◆ Your goal:
Reproduce the items verbatim from the line containing "Robots para gerir as suas poupanças!" through the end of the items, both ends included. Omit the pictures from your copy.

======== Records shown

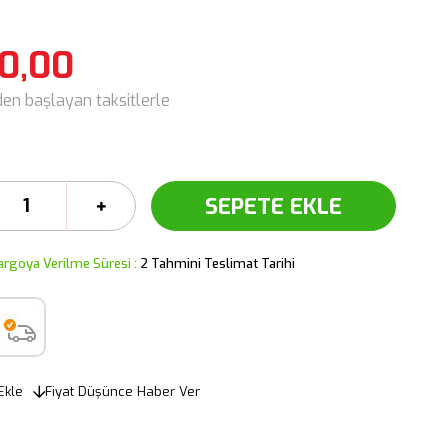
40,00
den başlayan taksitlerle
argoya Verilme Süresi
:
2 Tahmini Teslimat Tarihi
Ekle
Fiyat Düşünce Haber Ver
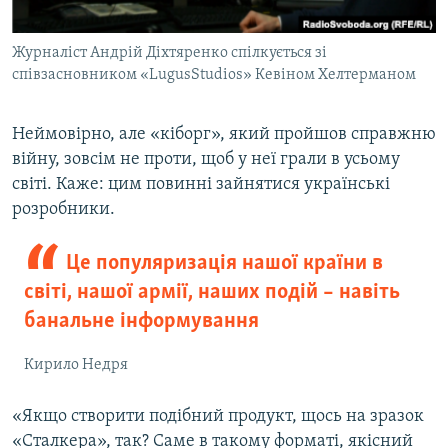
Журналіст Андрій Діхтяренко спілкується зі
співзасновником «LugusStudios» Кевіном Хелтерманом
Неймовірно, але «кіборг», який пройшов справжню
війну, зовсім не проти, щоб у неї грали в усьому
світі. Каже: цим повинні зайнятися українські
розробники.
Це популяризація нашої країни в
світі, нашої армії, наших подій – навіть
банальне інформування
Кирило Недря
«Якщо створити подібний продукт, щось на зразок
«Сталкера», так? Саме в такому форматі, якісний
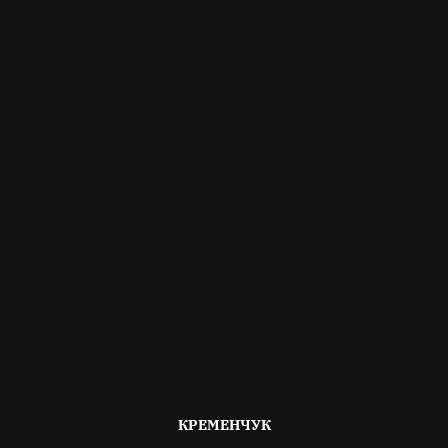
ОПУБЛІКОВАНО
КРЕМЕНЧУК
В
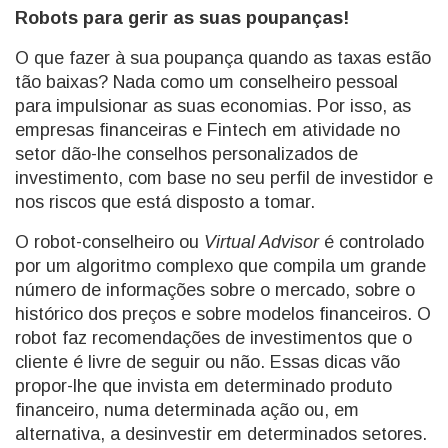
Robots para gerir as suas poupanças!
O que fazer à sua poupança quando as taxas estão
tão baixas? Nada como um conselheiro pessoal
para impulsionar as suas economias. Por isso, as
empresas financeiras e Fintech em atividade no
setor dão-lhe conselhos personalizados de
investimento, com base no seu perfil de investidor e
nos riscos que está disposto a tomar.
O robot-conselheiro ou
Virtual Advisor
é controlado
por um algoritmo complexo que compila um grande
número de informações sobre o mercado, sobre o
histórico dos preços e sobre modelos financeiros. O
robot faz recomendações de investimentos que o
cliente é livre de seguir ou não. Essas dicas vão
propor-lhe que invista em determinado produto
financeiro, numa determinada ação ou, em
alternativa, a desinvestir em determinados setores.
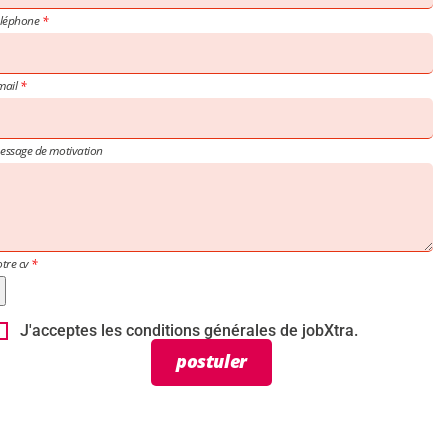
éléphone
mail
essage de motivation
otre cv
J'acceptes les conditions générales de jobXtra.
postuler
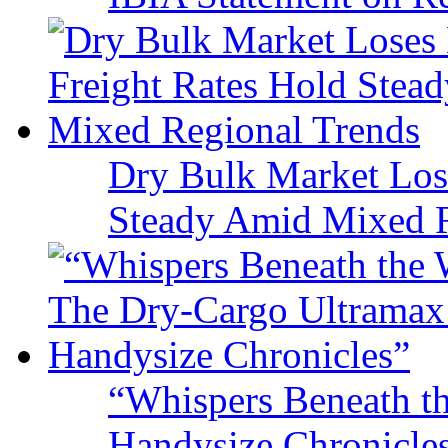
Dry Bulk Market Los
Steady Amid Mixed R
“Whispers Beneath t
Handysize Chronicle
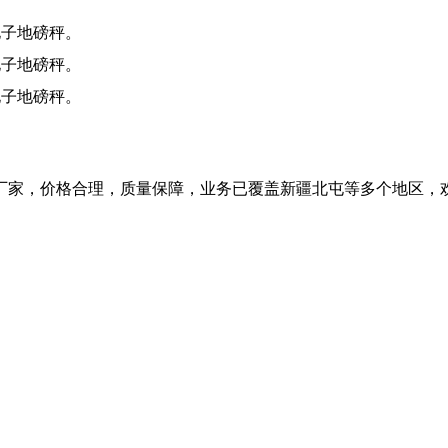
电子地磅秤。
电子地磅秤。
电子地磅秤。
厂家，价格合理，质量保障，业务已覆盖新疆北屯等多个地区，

================

◆ Response area:
Robots para gerir as suas poupanças!
O que fazer à sua poupança quando as taxas estão
tão baixas? Nada como um conselheiro pessoal
para impulsionar as suas economias. Por isso, as
empresas financeiras e Fintech em atividade no
setor dão-lhe conselhos personalizados de
investimento, com base no seu perfil de investidor e
nos riscos que está disposto a tomar.
O robot-conselheiro ou
Virtual Advisor
é controlado
por um algoritmo complexo que compila um grande
número de informações sobre o mercado, sobre o
histórico dos preços e sobre modelos financeiros. O
robot faz recomendações de investimentos que o
cliente é livre de seguir ou não. Essas dicas vão
propor-lhe que invista em determinado produto
financeiro, numa determinada ação ou, em
alternativa, a desinvestir em determinados setores.
éléphone
mail
essage de motivation
otre cv
J'acceptes les conditions générales de jobXtra.
postuler
Dry Bulk Market Los
Steady Amid Mixed R
“Whispers Beneath t
Handysize Chronicle
电子地磅秤。
电子地磅秤。
电子地磅秤。
厂家，价格合理，质量保障，业务已覆盖新疆北屯等多个地区，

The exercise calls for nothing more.